* [Вопросы]
• 1. Сколько раз первую книгу Форда переиздавали у нас с 1924 по 1927 год, если верить отрывку о Форде?
• 2. Перепишите из строк, а не из отрывка, кусок от строки с «Tinh vân Con» до строки с «Mọi bài viết tại đây thuộc bản» включительно, заменив «Hà Nội» на «Hải Phòng». Остальное оставьте без изменений.

Сын фермера, сам прошедший за конным плугом не одну милю, Форд говорил о механизации и кооперации задолго до нашей коллективизации. И судьбой молодого поколения озаботился раньше Макаренко, открыв профессиональную школу в 1916 году. А ежегодное сталинское снижение цен – повторение фордовского приёма: произвольное волевое снижение цены продукции мобилизует всю организацию на повышение эффективности для снижения себестоимости и т. д.
Кому давал читать первый перевод его первой книги (Е. Кочерин, «Моя жизнь, мои достижения», 1924), возвращали в обалдении: «Это же настольная книга каждого руководителя!», «С неё должны начинаться учебные программы вовсех вузах!» и т. п. Так и ушла по рукам. С 1924 по 1927 гг. эта его первая книга переиздавалась у нас 7 раз, наркомы разобрали её на цитаты. Но потом «моду на Форда» пришлось прикрыть, ибо его вторая книга (1926) звучала обвинением нашей неэффективности: он уже и дым из труб выпускал только после отфильтровки компонентов, применяемых в производстве, прогрева сушилок и др. полезной работы. Да и высокие зарплаты (ключевой элемент его методики) нашим людям были противопоказаны идеологически – это уже «мелкобуржуазный жирок», с которым народ на мировую революцию не поднять (пролетариям уже есть что терять).

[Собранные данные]
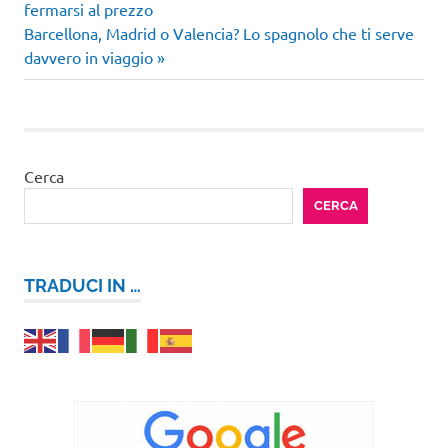
precedente:
fermarsi al prezzo
articoli
Articolo
Barcellona, Madrid o Valencia? Lo spagnolo che ti serve
successivo:
davvero in viaggio
Cerca
CERCA
TRADUCI IN …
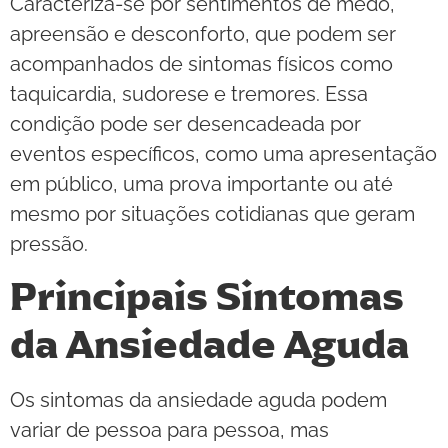
Caracteriza-se por sentimentos de medo,
apreensão e desconforto, que podem ser
acompanhados de sintomas físicos como
taquicardia, sudorese e tremores. Essa
condição pode ser desencadeada por
eventos específicos, como uma apresentação
em público, uma prova importante ou até
mesmo por situações cotidianas que geram
pressão.
Principais Sintomas
da Ansiedade Aguda
Os sintomas da ansiedade aguda podem
variar de pessoa para pessoa, mas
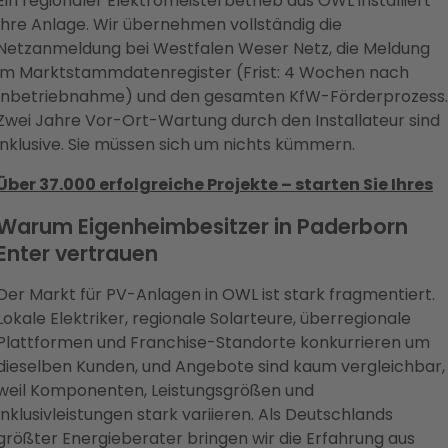
Ein regionaler Elektromeisterbetrieb aus OWL installiert
Ihre Anlage. Wir übernehmen vollständig die
Netzanmeldung bei Westfalen Weser Netz, die Meldung
im Marktstammdatenregister (Frist: 4 Wochen nach
Inbetriebnahme) und den gesamten KfW-Förderprozess.
Zwei Jahre Vor-Ort-Wartung durch den Installateur sind
inklusive. Sie müssen sich um nichts kümmern.
Über 37.000 erfolgreiche Projekte – starten Sie Ihres
Warum Eigenheimbesitzer in Paderborn
Enter vertrauen
Der Markt für PV-Anlagen in OWL ist stark fragmentiert.
Lokale Elektriker, regionale Solarteure, überregionale
Plattformen und Franchise-Standorte konkurrieren um
dieselben Kunden, und Angebote sind kaum vergleichbar,
weil Komponenten, Leistungsgrößen und
Inklusivleistungen stark variieren. Als Deutschlands
größter Energieberater bringen wir die Erfahrung aus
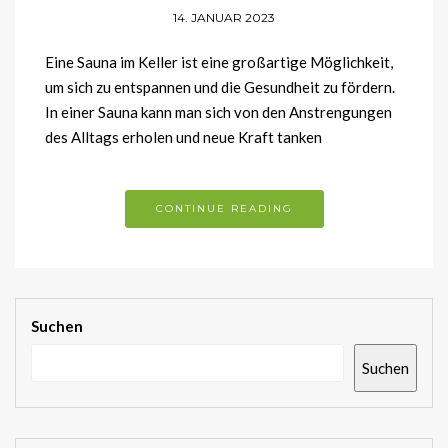
14. JANUAR 2023
Eine Sauna im Keller ist eine großartige Möglichkeit,
um sich zu entspannen und die Gesundheit zu fördern.
In einer Sauna kann man sich von den Anstrengungen
des Alltags erholen und neue Kraft tanken
CONTINUE READING
Suchen
Suchen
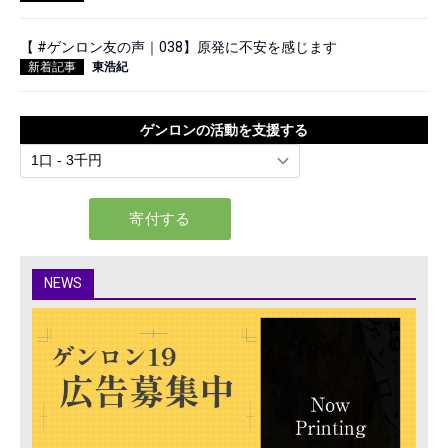
【 #ゲンロン友の声｜038】原発に不安を感じます
新着記事
東浩紀
ゲンロンの活動を支援する
NEWS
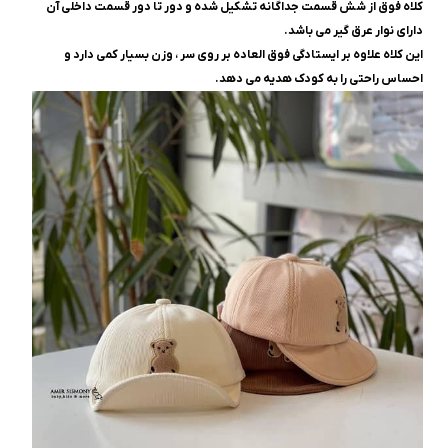
کلاه فوق از شش قسمت جداگانه تشکیل شده و دور تا دور قسمت داخلی آن
دارای نوار عرق گیر می باشد.
این کلاه علاوه بر ایستادگی فوق العاده بر روی سر ، وزن بسیار کمی دارد و
احساس راحتی را به کودک هدیه می دهد.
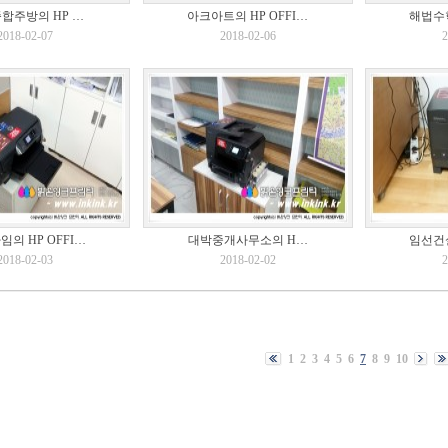
합주방의 HP …
아크아트의 HP OFFI…
해법수학
2018-02-07
2018-02-06
2
의 HP OFFI…
대박중개사무소의 H…
임선건설
2018-02-03
2018-02-02
2
1
2
3
4
5
6
7
8
9
10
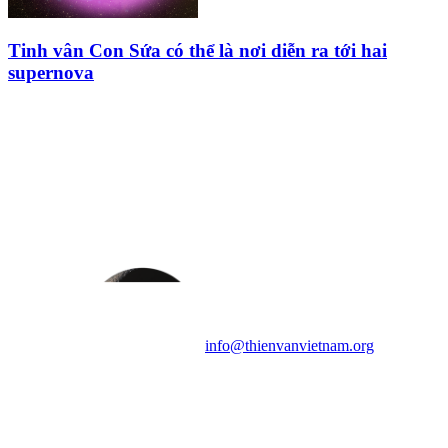
Tinh vân Con Sứa có thể là nơi diễn ra tới hai
supernova
HỘI THIÊN
VĂN VÀ VŨ TRỤ
HỌC VIỆT NAM
Vietnam Astronomy and
Cosmology Association (VACA)
Văn phòng: 90b Khương Đình,
quận Thanh Xuân, Hà Nội
Điện thoại: 091.530.1116; Email:
info@thienvanvietnam.org
Mọi bài viết tại đây thuộc bản
quyền của VACA, vui lòng ghi rõ
tên tác giả và nguồn trích
dẫn
Thienvanvietnam.org
khi quý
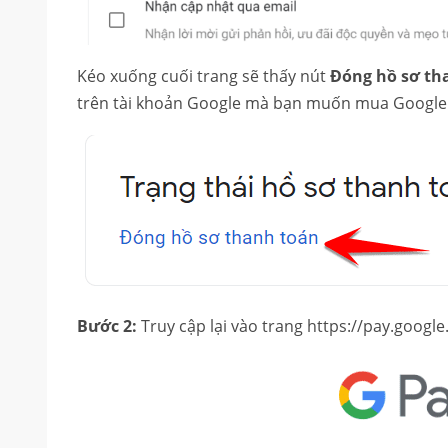
Kéo xuống cuối trang sẽ thấy nút
Đóng hồ sơ th
trên tài khoản Google mà bạn muốn mua Google 
Bước 2:
Truy cập lại vào trang https://pay.goog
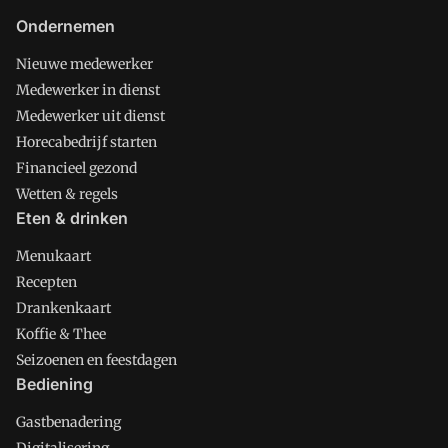
Ondernemen
Nieuwe medewerker
Medewerker in dienst
Medewerker uit dienst
Horecabedrijf starten
Financieel gezond
Wetten & regels
Eten & drinken
Menukaart
Recepten
Drankenkaart
Koffie & Thee
Seizoenen en feestdagen
Bediening
Gastbenadering
Digitalisering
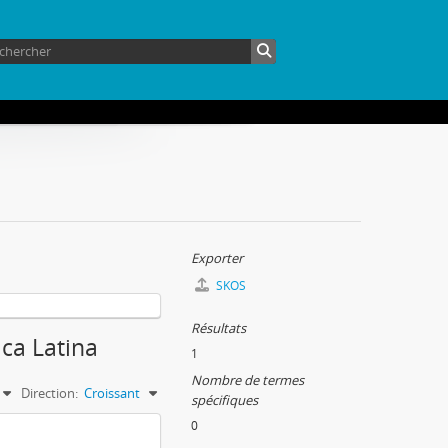
Exporter
SKOS
Résultats
ica Latina
1
Nombre de termes
Direction:
Croissant
spécifiques
0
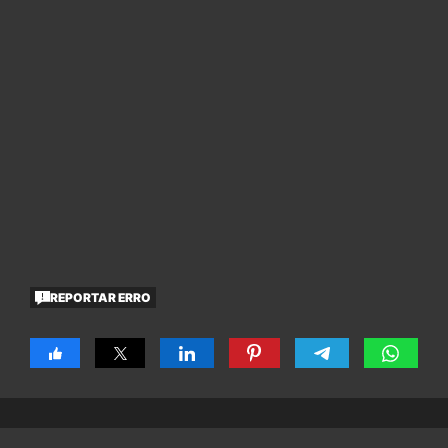
REPORTAR ERRO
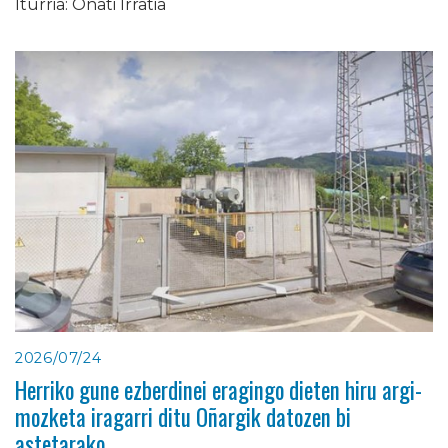
Iturria: Oñati Irratia
2026/07/24
Herriko gune ezberdinei eragingo dieten hiru argi-
mozketa iragarri ditu Oñargik datozen bi
astetarako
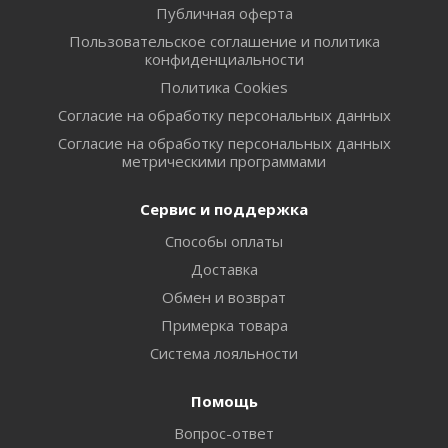
Публичная оферта
Пользовательское соглашение и политика
конфиденциальности
Политика Cookies
Согласие на обработку персональных данных
Согласие на обработку персональных данных
метрическими программами
Сервис и поддержка
Способы оплаты
Доставка
Обмен и возврат
Примерка товара
Система лояльности
Помощь
Вопрос-ответ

* [Полученные ответы]
• 1. Семь раз.

• 2.
Tinh vân Con Sứa có thể là nơi diễn ra tới hai
supernova
HỘI THIÊN
VĂN VÀ VŨ TRỤ
HỌC VIỆT NAM
Vietnam Astronomy and
Cosmology Association (VACA)
Văn phòng: 90b Khương Đình,
quận Thanh Xuân, Hải Phòng
Điện thoại: 091.530.1116; Email:
info@thienvanvietnam.org
Mọi bài viết tại đây thuộc bản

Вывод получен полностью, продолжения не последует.